### Your objective
Tally how many lines in the data below contain the string "names", with case counting, and give only that number.

### Records

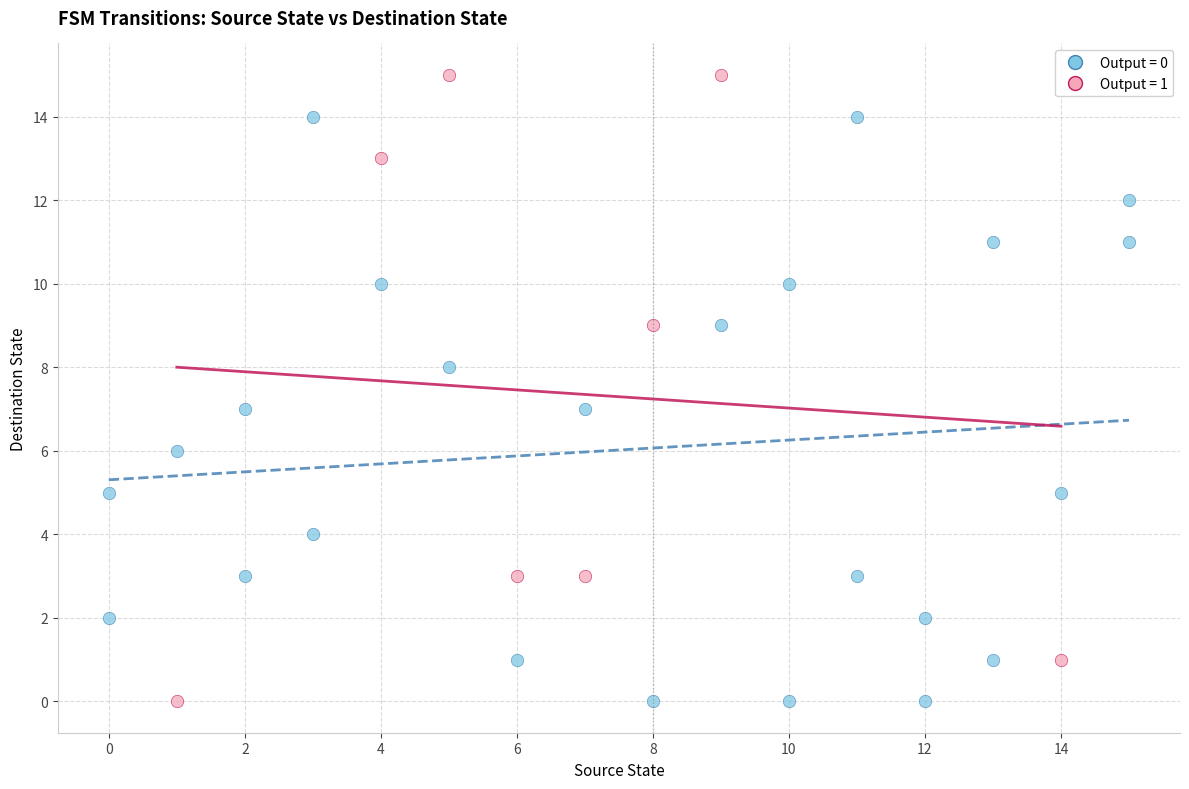

What are all the series names shown in the legend?

Output = 0, Output = 1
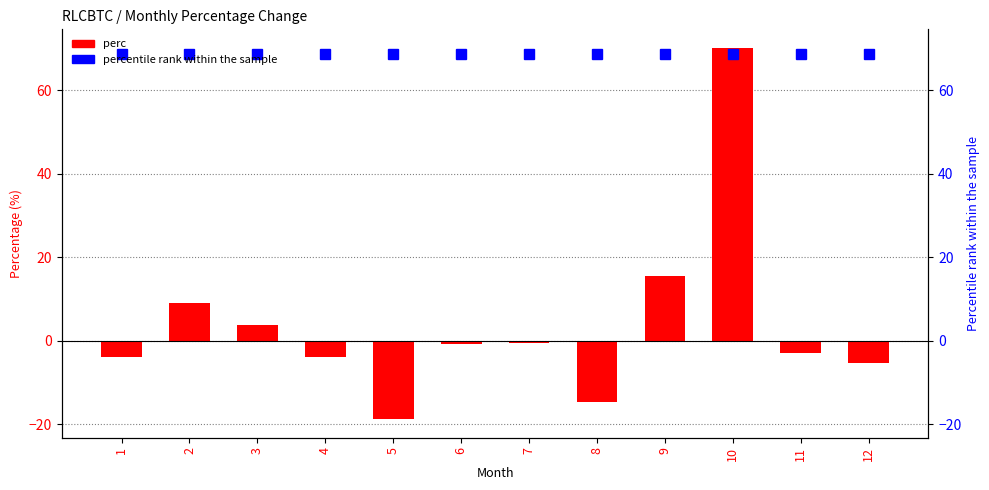

How many bars are there in each group?

2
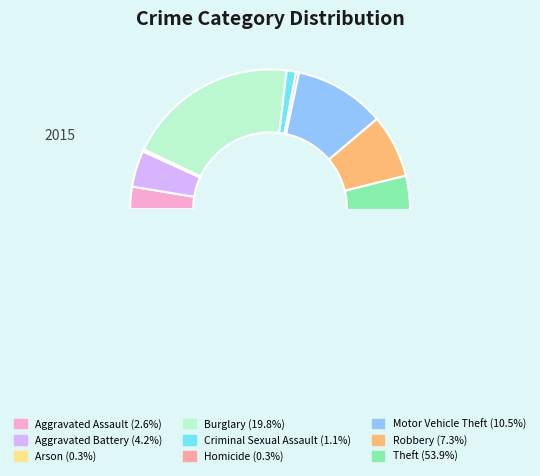

Is it true that Theft is 61% of the pie?

False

### Answer box
1